▸ **About this exercise**: Rewrite the material as a numbered list, from the line with "How many slices are in this pie chart?" up to and including the last line, without the blank lines. Leave the pictures out.

▸ **Recorded data**:
= Beginning of Section =
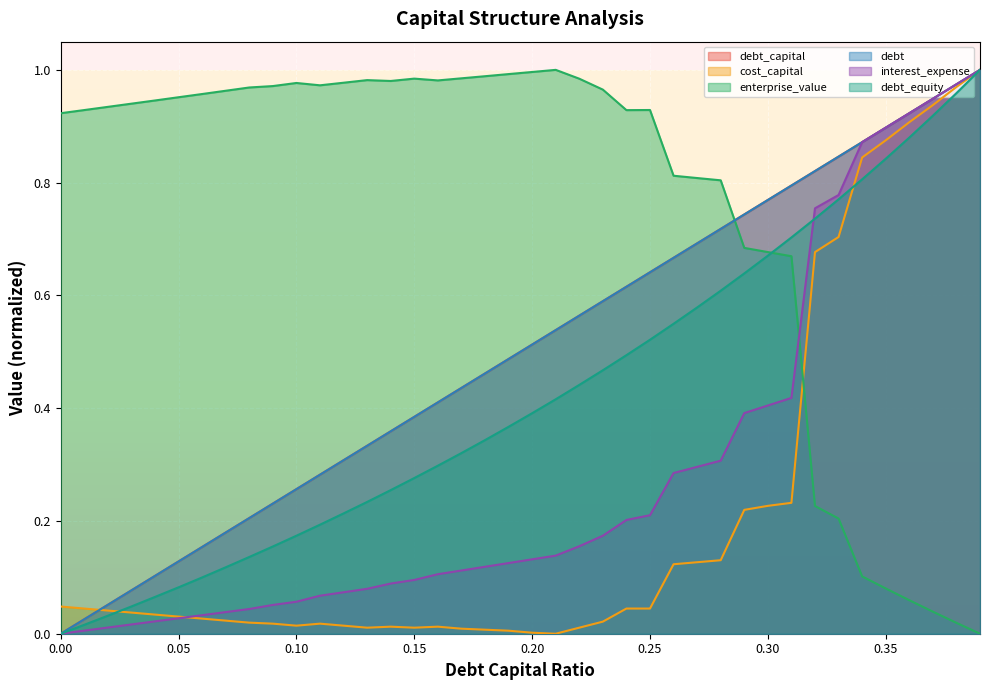

What is the label of the 8th point from the left?

0.07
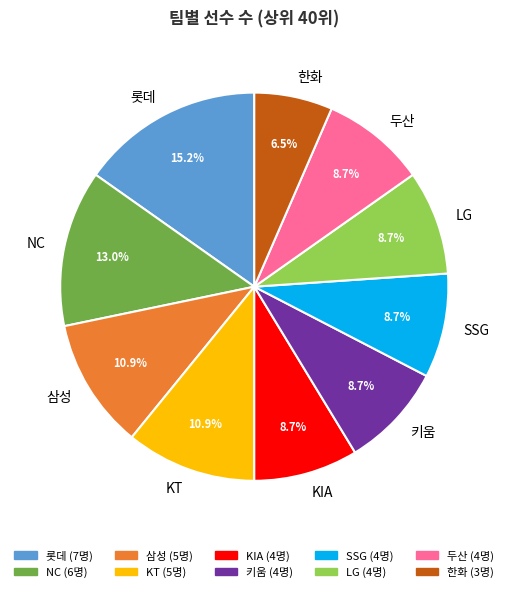

How many slices are in this pie chart?

10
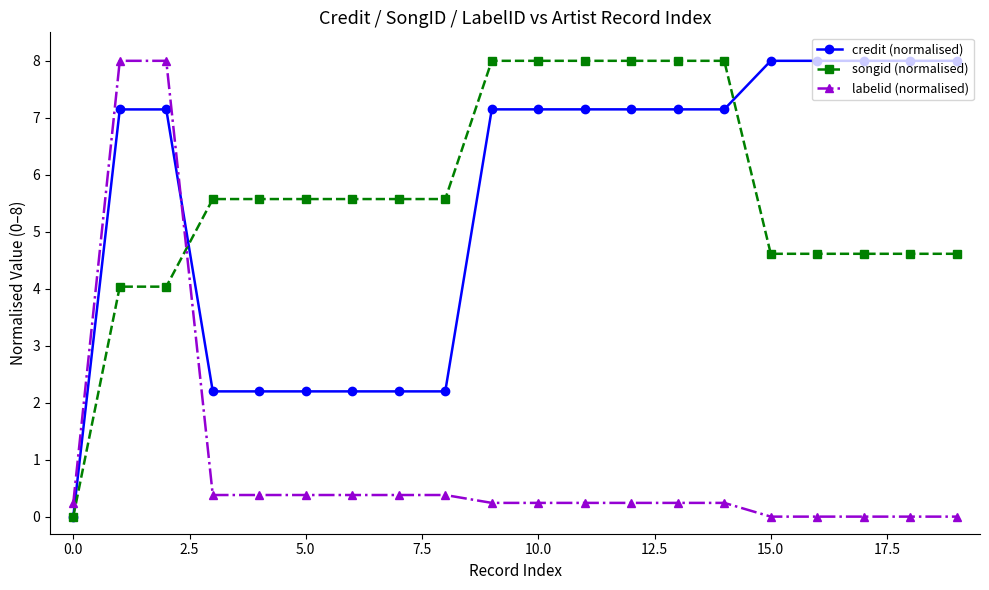

What is the maximum value for credit (normalised)?

8.0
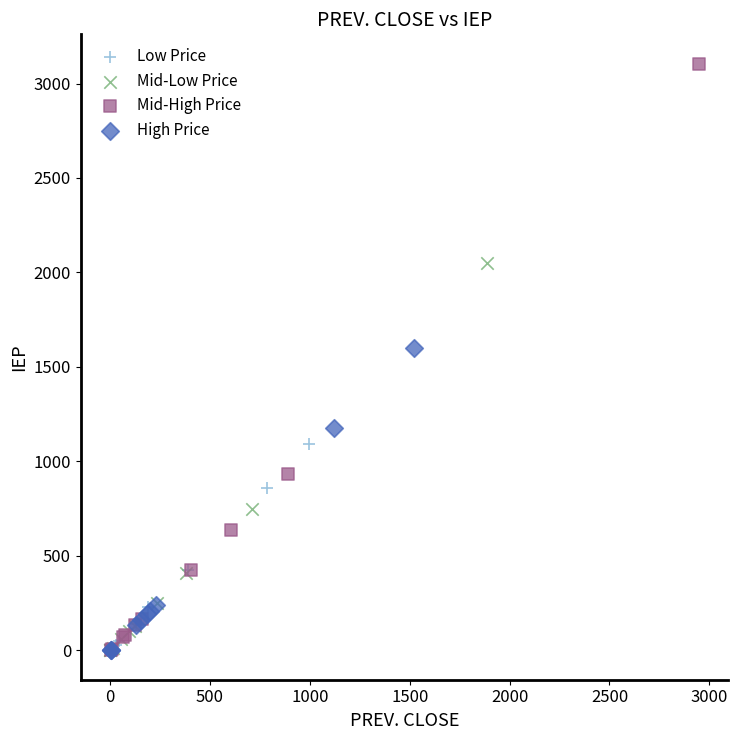

Which series has the largest Y range (max minus min)?

Mid-High Price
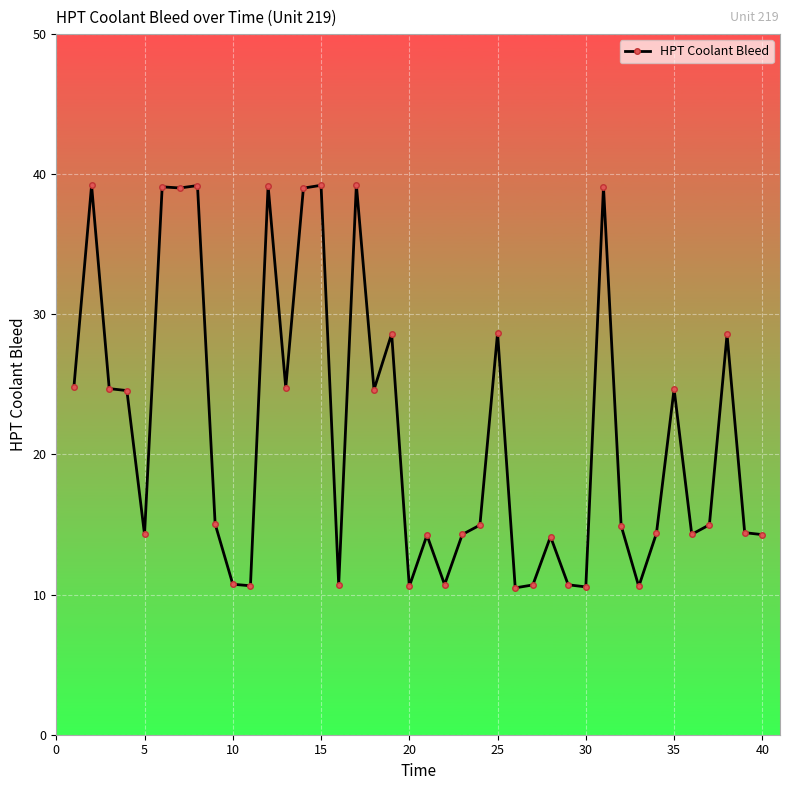

What is the value of the 23rd point from the left?

14.3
= End of Section =
▸ **Exercise response**:
1. How many slices are in this pie chart?
2. 10
3. What is the maximum value for credit (normalised)?
4. 8.0
5. Which series has the largest Y range (max minus min)?
6. Mid-High Price
7. What is the value of the 23rd point from the left?
8. 14.3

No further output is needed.